= The task =
Answer from the Shahid Naeem interview below:
1. Besides being loved, what do whales do for marine ecosystems?
2. What does Naeem now call himself when asked what he does?
3. When asked what he studies, what does he say?

= Excerpted text =
A Conversation With Shahid Naeem, Biosustainability Scientist

Naeem-Post.jpgThe world we are leaving our children and their children is not the one we inherited; climate is changing, new diseases are emerging, exotic species are spreading, soil is eroding, pollution is occurring at global scales, and food, energy, and water security are plummeting. The economic debt our children will inherit that garners so much attention is rather mundane by comparison. Shahid Naeem is a scientist, however, who feels that environmental solutions can be found by conserving biological diversity; a different view of why conservation matters.

Usually, plants and animals are seen as innocent bystanders suffering in the face of global change, an unfortunate but necessary outcome of economic growth. Conservation biologists therefore focus primarily on finding ways to help out and protect these millions of species that are at risk of going extinct as the environment changes. But what if saving species is actually a way to stop erosion, clean up air and water, stabilize the climate, and much more? Naeem is one of the founders of a more modern view of biodiversity as the engine of our environment, not merely collateral damage of an increasingly unstable and unsustainable environment. Conserving biodiversity is not just a goal in and of itself, but a valuable way for solving environmental problems -- save the whales not just because we love them, but because they make our marine ecosystems more productive and more stable which, in turn, makes our lives better.

Here, Naeem discusses what it would be like if, all of a sudden, breathable air, potable water, equitable climate, fertile soil, pollination, and other products and services we've grown accustomed to were considered part of our economies; the radical shift away from traditional natural science that emphasized the role of evolution in understanding the diversity of life on Earth; and why we desperately need to finally get away from the same primitive carbon-based energy system used by cavemen.

What do you say when people ask you, "What do you do?"

I used to say I'm an ecologist, which is in fact accurate, but I noticed that people immediately assumed I was either an anti commerce tree-hugging pantheist liberal who would have us return to loin cloths and feed off insects and berries or a passionate lover of animals who would risk frostbite or death to radio collar a snow leopard in the Himalayas. So now I say I'm a professor knowing that will peg me as an academic and that immediately leads to the follow up question of, "so what is it you study?" It's then that I say I study what happens to nature when it is dismantled. Really interesting conversations always follow.

= Data extracts =
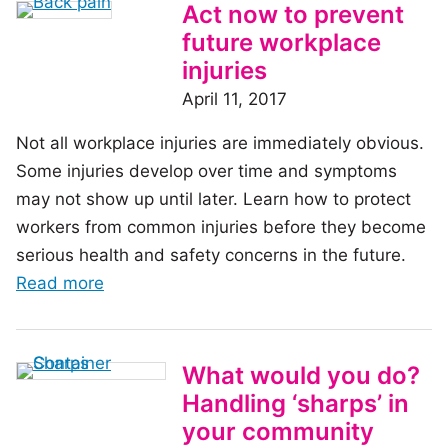
Fire
Act now to prevent
Safety:
future workplace
What
injuries
to
April 11, 2017
include
Not all workplace injuries are immediately obvious.
in
Some injuries develop over time and symptoms
safe
may not show up until later. Learn how to protect
work
workers from common injuries before they become
procedures
serious health and safety concerns in the future.
of
Read more
the
article:
Act
What would you do?
now
Handling ‘sharps’ in
to
your community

= Result of the exercise =
1. They make marine ecosystems more productive and more stable.
2. A professor.
3. What happens to nature when it is dismantled.